## DOCUMENT EXTRACT:
Start of Block

Let’s Talk About Oak


 “Let’s talk about oak baby, let’s talk about what it means, let’s talk about all the good things and the bad thing that may be. Let’s talk about oak, let’s talk about oak!”


Ok, that’s enough abuse for your ears today, but I hope you get the point of…we’re going to talk about oak! I get so many questions regarding oak barrels, so I knew I had to do a video on it! I’m going to answer as many questions as possible today, but if you have any burning questions remaining after this video, please leave them in the comment section.


Now let’s get rolling!


What is the function of an oak barrel?


After wine is fermented and the largest solids are removed, it’s still usually pretty rough and needs to settle for a certain amount of time. While this can be done in neutral containers such as stainless steel or cement vats, many winemakers prefer to use oak barrels as they will influence the developing wine and can make it more nuanced. When wine is aged in oak barrels, the subtle flavors of the barrel are imparted to the wine. While different types of barrels give wine different flavors, the commonality is that when wine rests in oak barrels, it achieves a greater complexity and many of the harsh tannins can be softened. Though there are many different aspects to this process, I’ll boil it down to two of the most important: an oak barrel allows the slow introduction of oxygen into the wine and the character of the wood is introduced into the wine.


What is the difference between French and American oak?


So now we know why oak is used to age wine. But is there really a difference between French and American oak (another way to put this is: does it really matter which one is used?). The answer is YES. French oak has the highest tannin concentration of all oak types. It tends to impart flavors of roasted coffee beans, dark chocolate and savory spices on the wines aged in it. American oak, on the other hand, lends flavors of vanilla extract, sweet spices and dill. Though American oak can be more assertive, it depends on how each type of oak is used and how long the wine is allowed to age. Different types of wines react better to one variety of oak or the other in many winemakers’ opinions. While Zinfandels tend to combine with American oak better, Cabs, Pinot Noir and Chardonnay seem to like French oak. Merlot and Syrah, just like your one friend who seems to get along with everyone, does just fine with both types of oak.



What is the difference between barrel size and age of the barrel?


The smaller the oak vs wine ratio during aging, the stronger the influence of the oak. In other words, smaller barrels have more of an impact on wine than larger barrels. When it comes to the age of the barrel, think of it like a tea bag. The first time you use a tea bag, your tea has a lot of flavor, right? Now what happens when you use the same bag for a second cup of tea? Less flavor! It’s the same deal with a wine barrel. When a winemaker first uses a barrel, they usually get about 50% of the extract into the wine. On the second use, it goes down to 25% and diminishes even further after that.


Why do they use used/old barrel if it doesn’t impart as much oak flavors?

End of Block

## INFORMATION PROVIDED:
Start of Block

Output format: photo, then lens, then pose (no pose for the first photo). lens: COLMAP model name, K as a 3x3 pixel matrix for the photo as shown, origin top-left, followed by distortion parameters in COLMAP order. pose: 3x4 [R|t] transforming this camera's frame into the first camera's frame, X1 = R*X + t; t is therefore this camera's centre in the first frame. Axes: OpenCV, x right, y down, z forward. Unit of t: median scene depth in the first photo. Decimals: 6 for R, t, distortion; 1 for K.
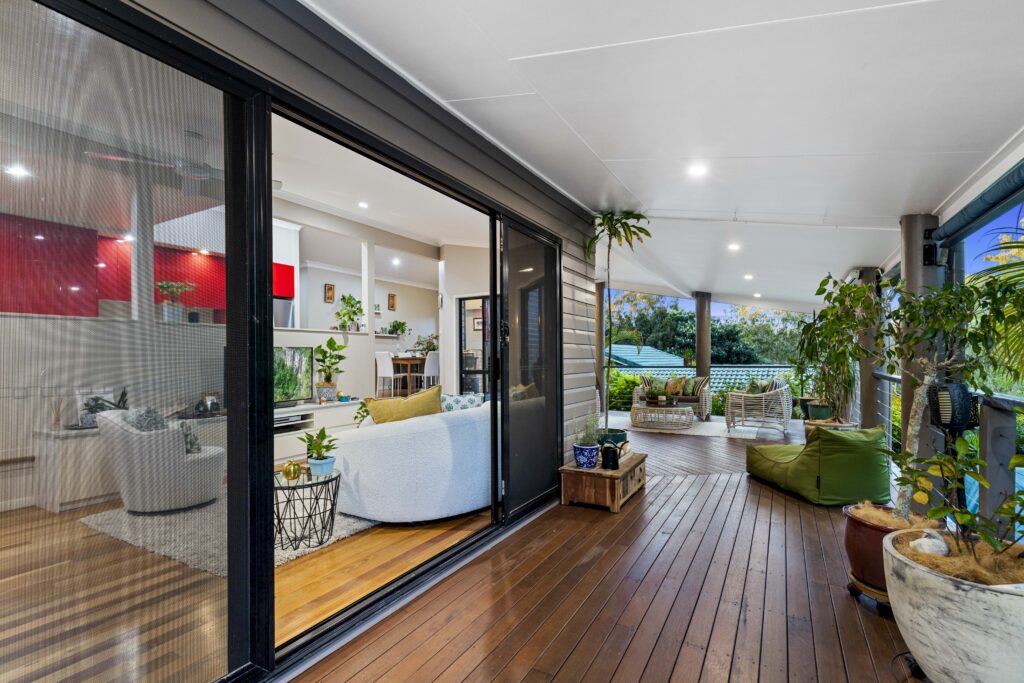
lens RADIAL K [[502.2, 0, 526.0], [0, 502.2, 356.5], [0, 0, 1]] dist [0.005779, -0.000782]
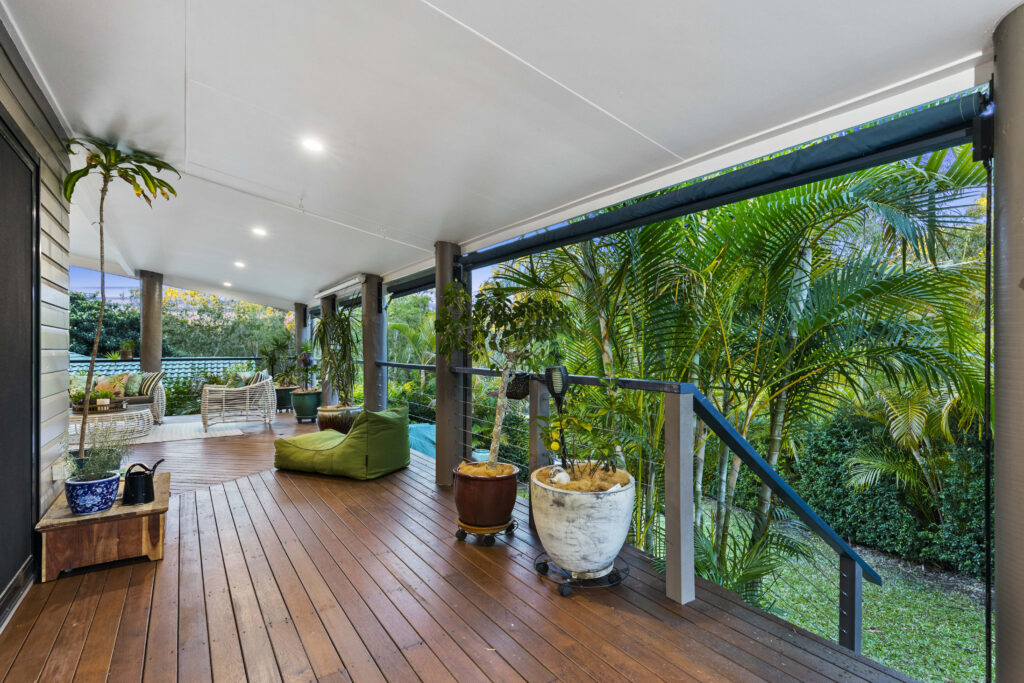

End of Block

## WHAT YOU NEED TO DO:
[A] Repeat word for word the part of the article on oak barrels that begins at the words "What is the difference between barrel" and stops after the words "further after that.".
[B] Answer these questions from the article on oak barrels:
(i) Which type of oak has the highest tannin concentration?
(ii) On a barrel's second use, what percentage of the extract gets into the wine?
(iii) Which two neutral containers are named as alternatives to oak for letting wine settle?
[C] Take the article on oak barrels further, picking up after its last heading, which asks why used or old barrels are chosen.

## ANSWERS BY ITEM:
[A]
What is the difference between barrel size and age of the barrel?


The smaller the oak vs wine ratio during aging, the stronger the influence of the oak. In other words, smaller barrels have more of an impact on wine than larger barrels. When it comes to the age of the barrel, think of it like a tea bag. The first time you use a tea bag, your tea has a lot of flavor, right? Now what happens when you use the same bag for a second cup of tea? Less flavor! It’s the same deal with a wine barrel. When a winemaker first uses a barrel, they usually get about 50% of the extract into the wine. On the second use, it goes down to 25% and diminishes even further after that.

[B]
(i) French oak.
(ii) 25%.
(iii) Stainless steel and cement vats.

[C]
Winemakers don't just use barrels so they can squeeze every last drop of oak flavoring into wine. Oak barrels allow wines to “breath”, to mature and develop. Remember, winemaking is an art. When deciding how to use oak to age their wines, a winemaker is thinking of all the ways he or she can make the wine the best it can be and that answer is not always “More oak!”


What about oak chips? Does it impart oak flavors too?


You’ve probably heard about aging wines in a tank with oak chips, right? While this process does add oak flavor to the wine, it doesn’t allow the wine to breathe and age gracefully like aging in an oak barrel does. However, with the use of technology, winemakers can mimic the effect of breathing with a process called micro-oxygenation. This involves using a precise, measured amount of oxygen to the wine over a certain period of time. When a winemaker uses this process, they don’t tend to talk a lot about it because it’s not considered ‘artisanal’ by most consumers. Ah, the perks and drawbacks of technology, right??


Why do some wineries choose to use 100% new oak and others don’t?


When answering this question, I want you to think about oak like makeup for women. Some women wear lots of makeup and some don’t wear any at all. Why? Well, because some want to and some don’t! Beauty is in the eye of the beholder and some people prefer natural beauty while others want a bit (or a lot!) of enhancement. It’s the same with wine. Some wineries want the natural flavor of their wines to come through and others would prefer the nuances that come from adding oak.


Another reason why some use oak and some don’t comes down to resources. Let’s go back to our makeup analogy. Some women can afford high-end makeup and other enhancements and some can’t. Similarly, some wineries can afford to buy $600-$1200 brand new oak barrels for their wines each year and others either don’t have it or choose to spend that money in other ways to create quality wines.


Finally, it comes down to whether or not they can master the art. There are women out there who have a deft hand with a makeup brush and can perfectly accentuate their features. Then there are others who can spend all the money in the world and still can’t figure out how to not look like a clown! The same thing applies to wineries. Just because a winery can afford oak barrels doesn’t mean they should use them for every wine. If they haven’t mastered the nuances of using those barrels or if they have wines that don’t hold up to the process, they don’t use them.


I hope I answered all your questions about oak and the use of it to age wine! If you liked this video, please hit that like button and invite all your inquisitive wine buddies to watch it as well! If you would like to continue the conversation, please leave a question or comment below. Until next time, drink responsibly and enjoyably!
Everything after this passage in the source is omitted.